Cost savings could be achieved through a number of behavioral changes: enrollees could be indiscriminately reducing care, switching or reducing to low-value procedures and treatments, or changing the time of when they receive care to periods of lower cost-sharing. These scenarios have obvious important implications for the overall health of society and the efficiency of the healthcare industry. If consumers are reducing their use of high-value services—such as preventative care, screenings, and drugs for chronic illness—because of the perceived high OOP cost, the long-term consequences could far outweigh the short-term cost savings that are being seen.

A Case Study: Drug Utilization for Chronic Illness

Patterns in drug utilization for chronic illness provide a valuable case study for assessing an individual’s response to being enrolled in a HDHP. In theory, chronic illness treatment regimens are an example of:
  • “high-value” care—the type of care we hope individuals do not reduce
  • a repeat purchase that is non-trivial in cost but well below the deductible, thereby allowing the enrollee to engage in the benefit structure
  • lower cost alternatives such as generic drugs are available so smart behavioral responses to changes in cost sharing are possible.
My colleagues and I assessed how enrollees in HDHPs changed their use of pharmaceuticals for 3 drug classes: diabetes, statins, and antihypertensives. We found evidence that employees in HDHPs with pharmaceuticals subject to the deductible saved money through 3 channels:
  1. Shifting the timing of purchases to periods with lower cost sharing such as the end of the year, when they had exhausted the deductible and faced little cost sharing
  2. Using lower-cost drugs such as generics when available
  3. Overall reduced utilization or lower adherence. 

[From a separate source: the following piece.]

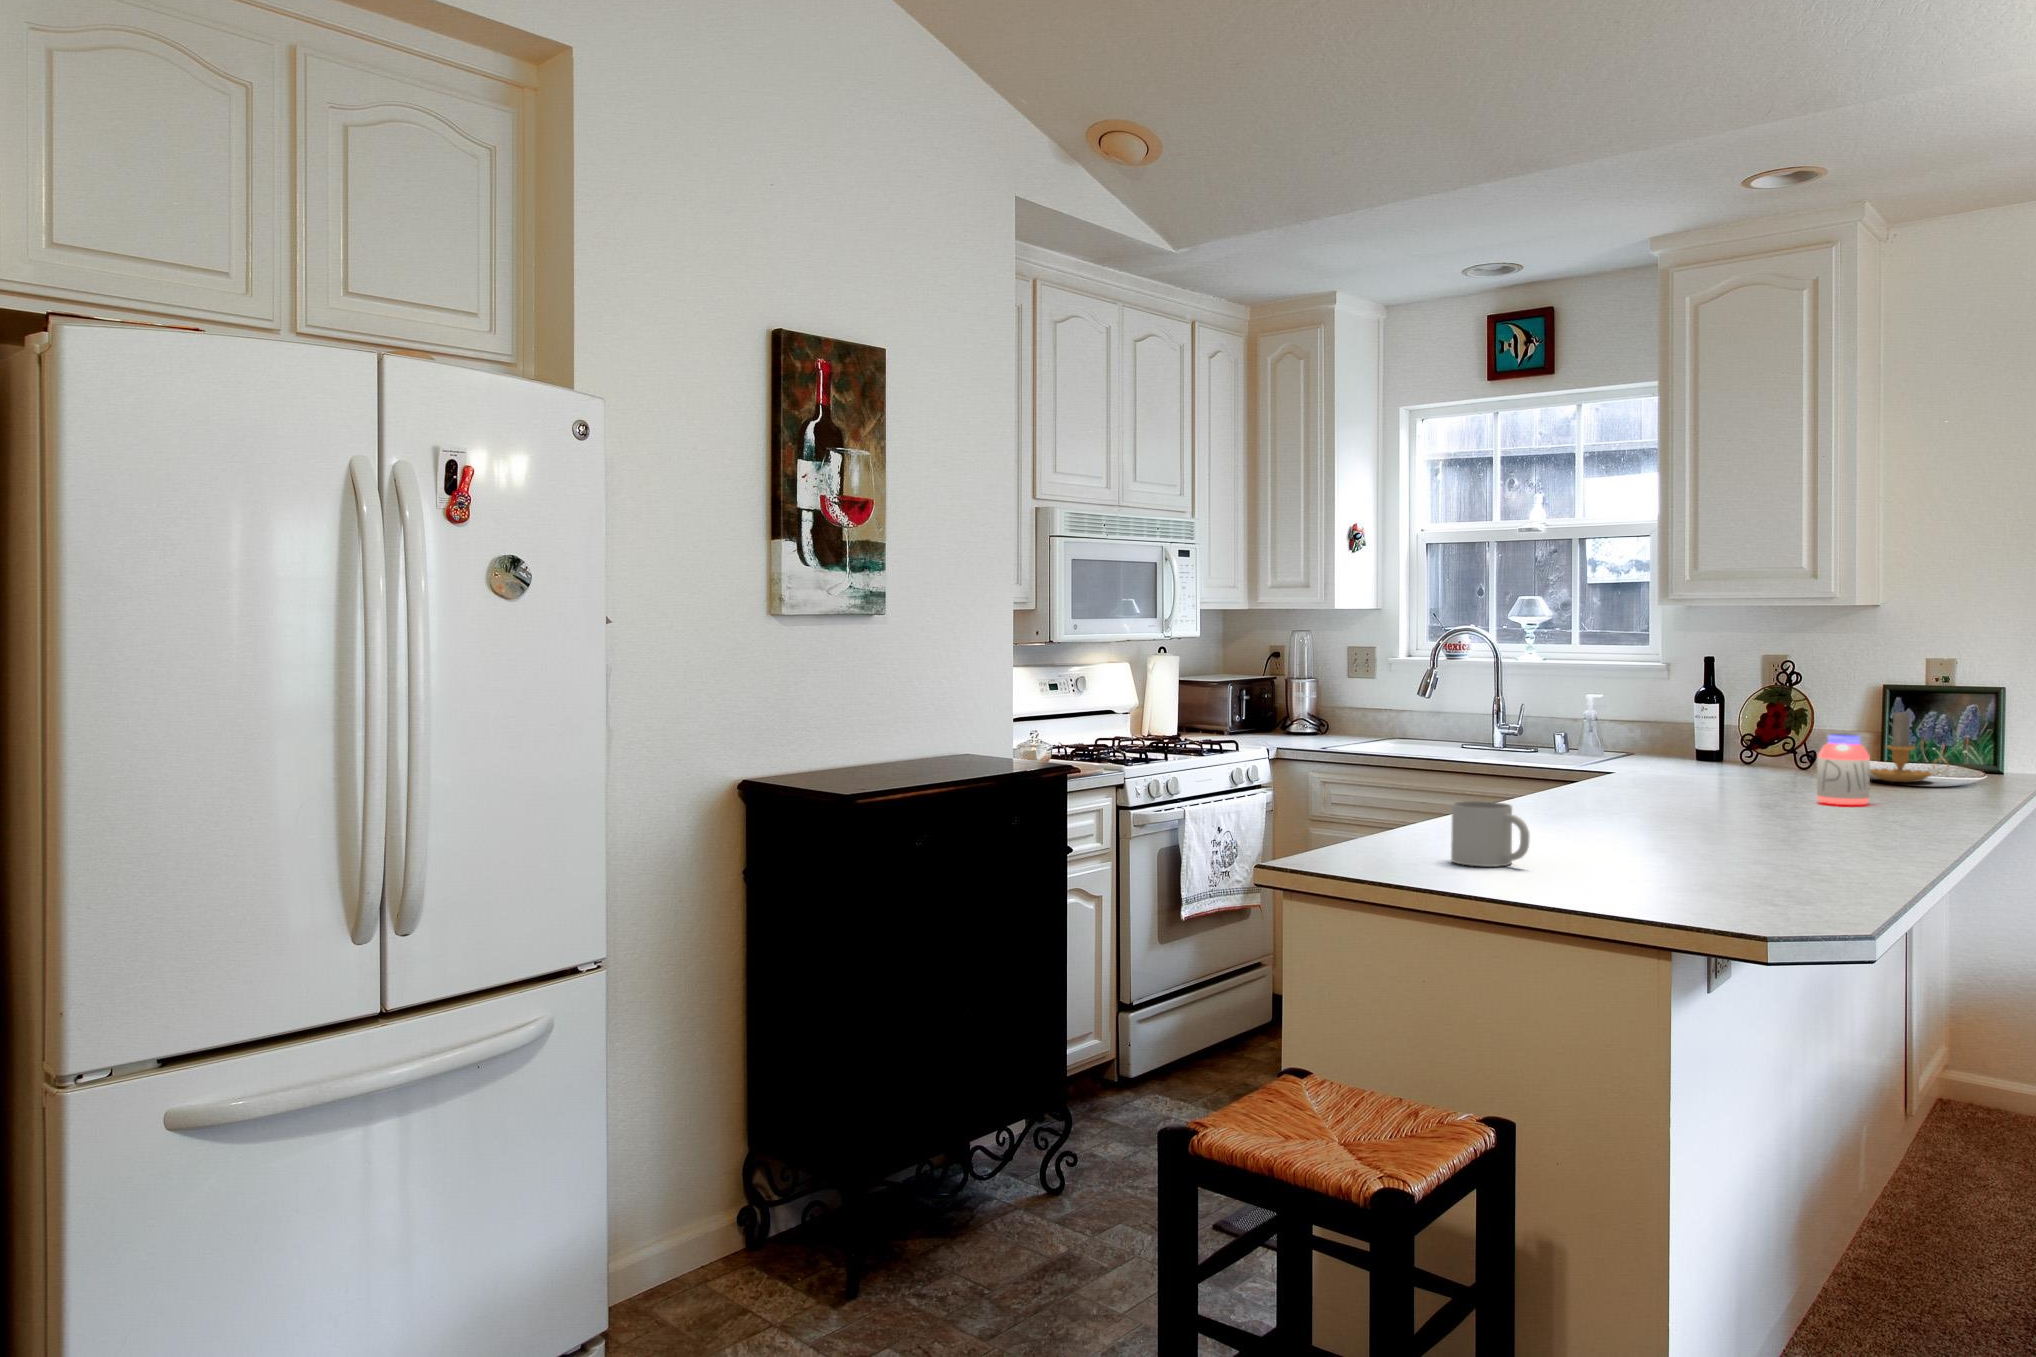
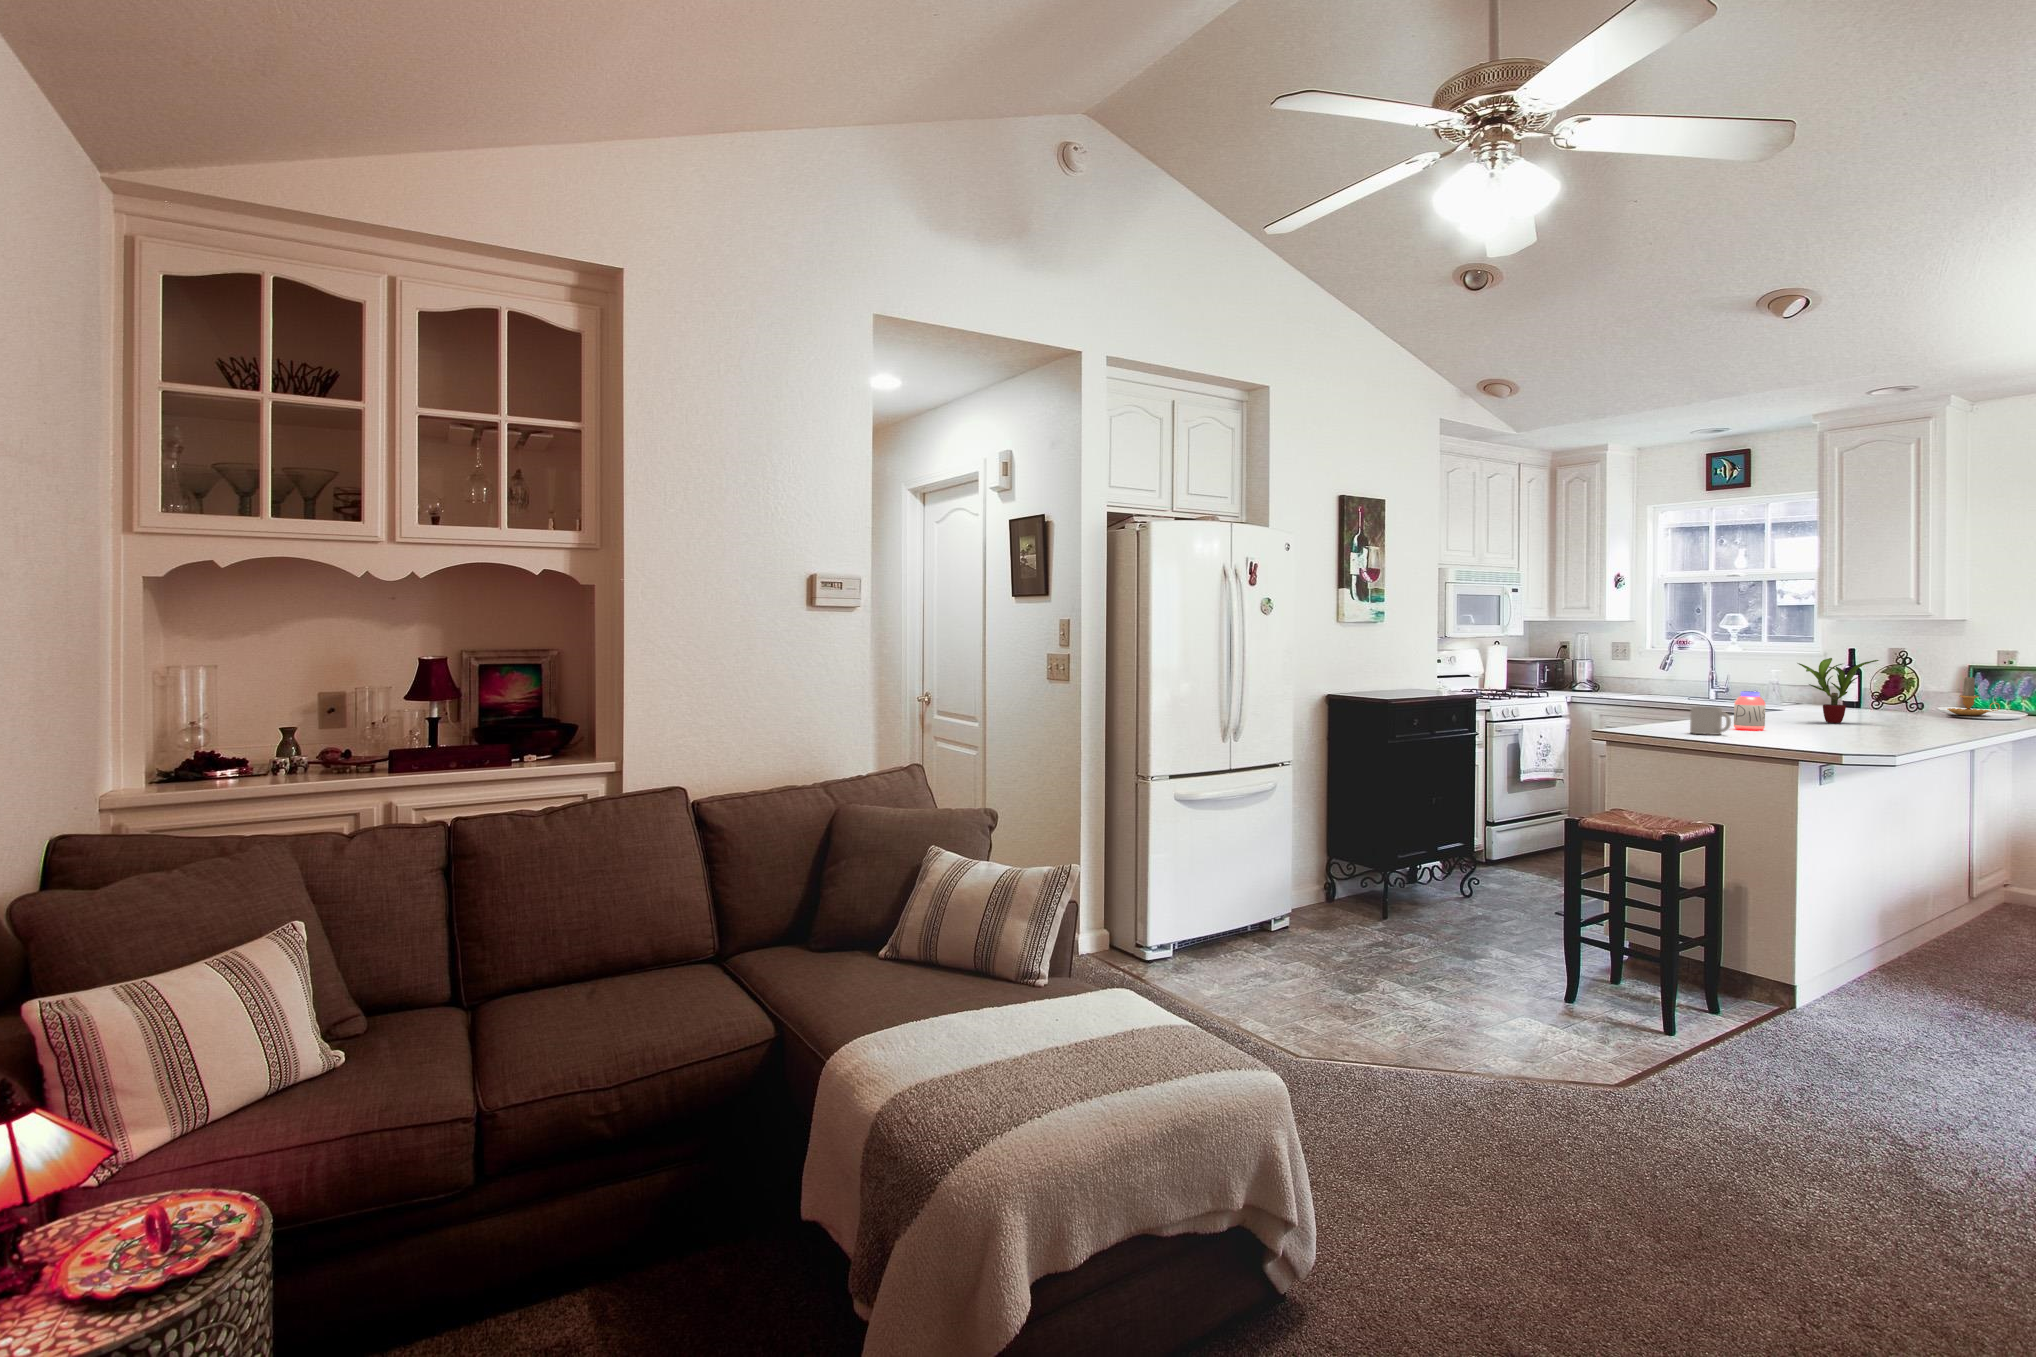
potted plant: none [1638,683,1782,814] -> present [1798,658,1879,723]
jar: present [1817,734,1870,805] -> present [1734,691,1765,730]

Though each channel seemed to play a role, we found the overwhelming percentage of total savings came from reducing use of therapies. Specifically, the reduction in utilization accounted for 90% of total savings for statins, 93% for antihypertensives, and 58% for diabetes drugs. Furthermore, when we looked at employees in HDHPs with drugs exempt from the deductible, we also found this pattern of reduced overall use of drugs, although the reduction was smaller compared to the situation where drugs were subject to the deductible.

The Decision to Reduce or Stop Taking Prescriptions Has Consequences

Adherence to drugs treating chronic illnesses like diabetes, high cholesterol, and hypertension is a critical public health concern. Serious complications and long-term impacts on health can result from the mismanagement of these chronic illnesses. Not only do these implications extend to negatively impact the overall quality of life for these individuals and families, they could also result in a significant cost.

Reducing wasteful and inefficient spending in the healthcare system is a priority for policymakers and industry leaders.  Moving towards more HDHPs has proven to be a way to reduce some costs and is thought to nudge patients towards reducing use of services that are deemed low-value. This analysis of pharmaceutical use patterns sheds light on a potential disconnect between system-level priorities and individual-level behavior and knowledge about the value of healthcare treatments. What we ned are more innovative plan designs that encourage consumers with chronic illness to use appropriate healthcare, but at the same discourage inappropriate use of healthcare by relatively healthy consumers.